Compute the MDLM cross-entropy loss.

Parameters:

logits

torch.Tensor

Model output logits, shape [B, L, V].

target_ids

torch.Tensor

Clean (uncorrupted) token IDs, shape [B, L].

noise_mask

torch.Tensor

Boolean mask of corrupted positions, shape [B, L].

p_mask

torch.Tensor

Per-position masking probability, shape [B, L].

loss_mask

torch.Tensor

Supervised positions mask, shape [B, L].

num_diffusion_tokens

Optional[int]Defaults to None

If provided, used for global normalization (total supervised tokens across all grad-acc microbatches).

Returns: DLLMLossOutput

class:DLLMLossOutput where total_loss == dllm_loss.

nemo_automodel.components.loss.dllm_loss._compute_per_token_nll(
    logits: torch.Tensor,
    target_ids: torch.Tensor
) -> torch.Tensor

Compute per-token negative log-likelihood, shape [B, L].
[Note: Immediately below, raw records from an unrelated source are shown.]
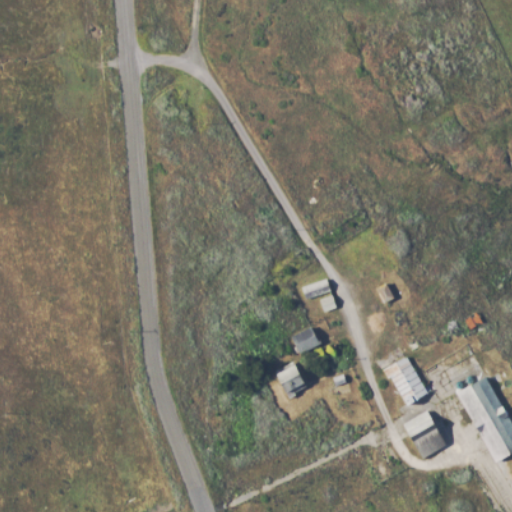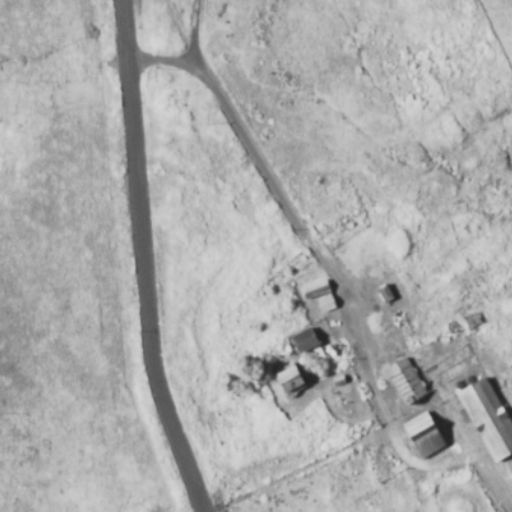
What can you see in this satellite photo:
road: (196, 33)
road: (139, 188)
road: (288, 214)
road: (179, 444)
road: (299, 471)
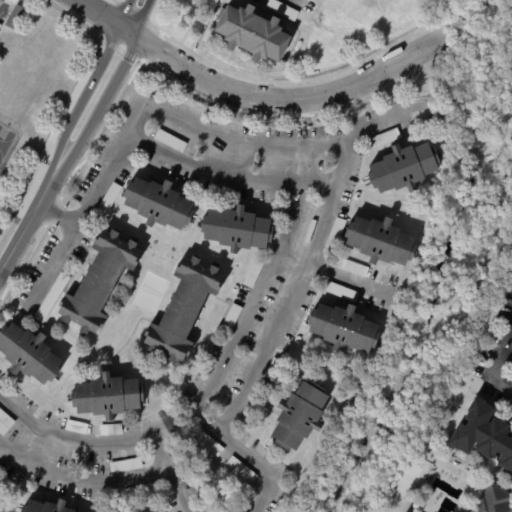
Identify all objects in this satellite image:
road: (296, 1)
building: (281, 9)
road: (123, 14)
road: (95, 15)
building: (14, 16)
building: (14, 16)
road: (75, 19)
road: (141, 19)
road: (444, 19)
road: (146, 21)
road: (192, 21)
building: (251, 33)
building: (251, 33)
road: (127, 35)
road: (190, 39)
road: (272, 71)
road: (304, 80)
road: (81, 95)
road: (290, 97)
road: (100, 106)
road: (164, 107)
building: (441, 115)
road: (52, 136)
building: (382, 138)
building: (383, 138)
park: (5, 140)
building: (169, 140)
building: (169, 140)
building: (402, 167)
building: (402, 167)
road: (229, 175)
road: (27, 178)
building: (109, 197)
building: (108, 198)
building: (157, 203)
building: (157, 203)
road: (58, 211)
road: (29, 216)
building: (235, 228)
building: (236, 228)
building: (334, 233)
building: (379, 240)
building: (379, 240)
building: (350, 267)
building: (350, 267)
building: (252, 270)
building: (251, 273)
building: (97, 281)
building: (98, 281)
road: (294, 290)
building: (341, 291)
park: (150, 293)
building: (51, 297)
building: (46, 304)
building: (181, 309)
building: (182, 309)
building: (229, 320)
building: (342, 327)
building: (342, 328)
road: (128, 339)
building: (28, 353)
building: (28, 353)
road: (496, 362)
building: (273, 369)
road: (199, 394)
building: (106, 396)
building: (107, 396)
building: (297, 415)
building: (297, 416)
building: (6, 418)
building: (5, 422)
building: (76, 427)
building: (3, 428)
building: (110, 428)
building: (110, 429)
building: (483, 435)
building: (484, 435)
building: (208, 442)
building: (209, 443)
building: (124, 464)
building: (125, 465)
building: (240, 469)
road: (81, 478)
building: (139, 491)
building: (491, 499)
building: (492, 500)
building: (43, 506)
building: (45, 507)
road: (252, 509)
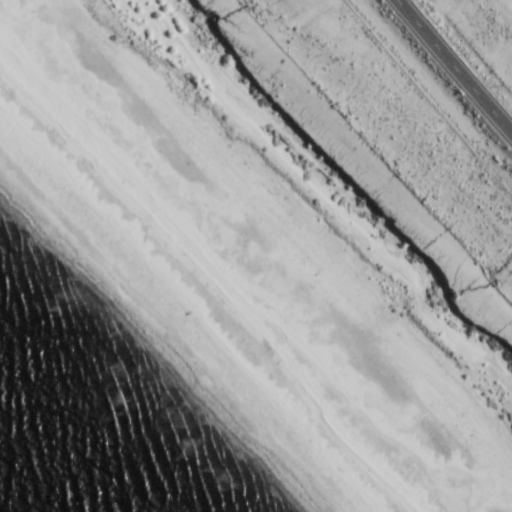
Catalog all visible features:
road: (456, 66)
road: (235, 70)
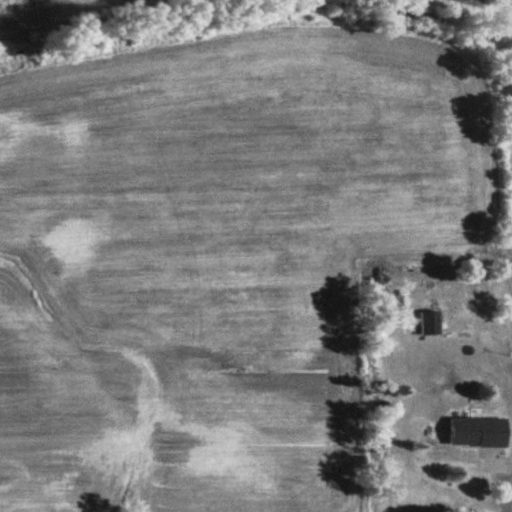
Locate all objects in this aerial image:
building: (428, 322)
building: (477, 432)
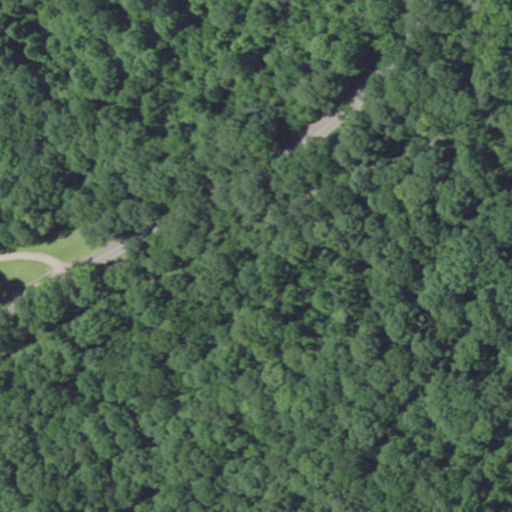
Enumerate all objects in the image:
road: (231, 182)
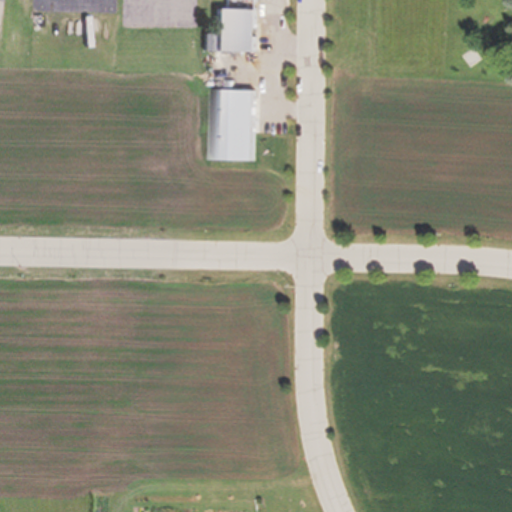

nemo_automodel.components.loss.dllm_loss.encoder_ar_loss(
    encoder_logits: torch.Tensor,
    input_ids: torch.Tensor,
    valid_mask: typing.Optional[torch.Tensor] = None,
    num_tokens: typing.Optional[int] = None
) -> torch.Tensor

Autoregressive next-token CE on the encoder’s causal logits.

The co-trained encoder loss for diffusion_gemma SFT: a standard causal LM cross-entropy over the clean full sequence, scored where both the current and next position are valid (non-pad).

Parameters:

encoder_logits

torch.Tensor

Encoder logits over the clean sequence, [B, S, V].

input_ids

torch.Tensor

Clean token IDs, [B, S].

valid_mask

Optional[torch.Tensor]Defaults to None

Boolean non-pad mask [B, S]. If None, all positions count.

num_tokens

Optional[int]Defaults to None

Optional global denominator (summed across grad-acc microbatches); defaults to the local valid next-token count.

Returns: torch.Tensor

Scalar AR loss (mean CE over valid next-token positions).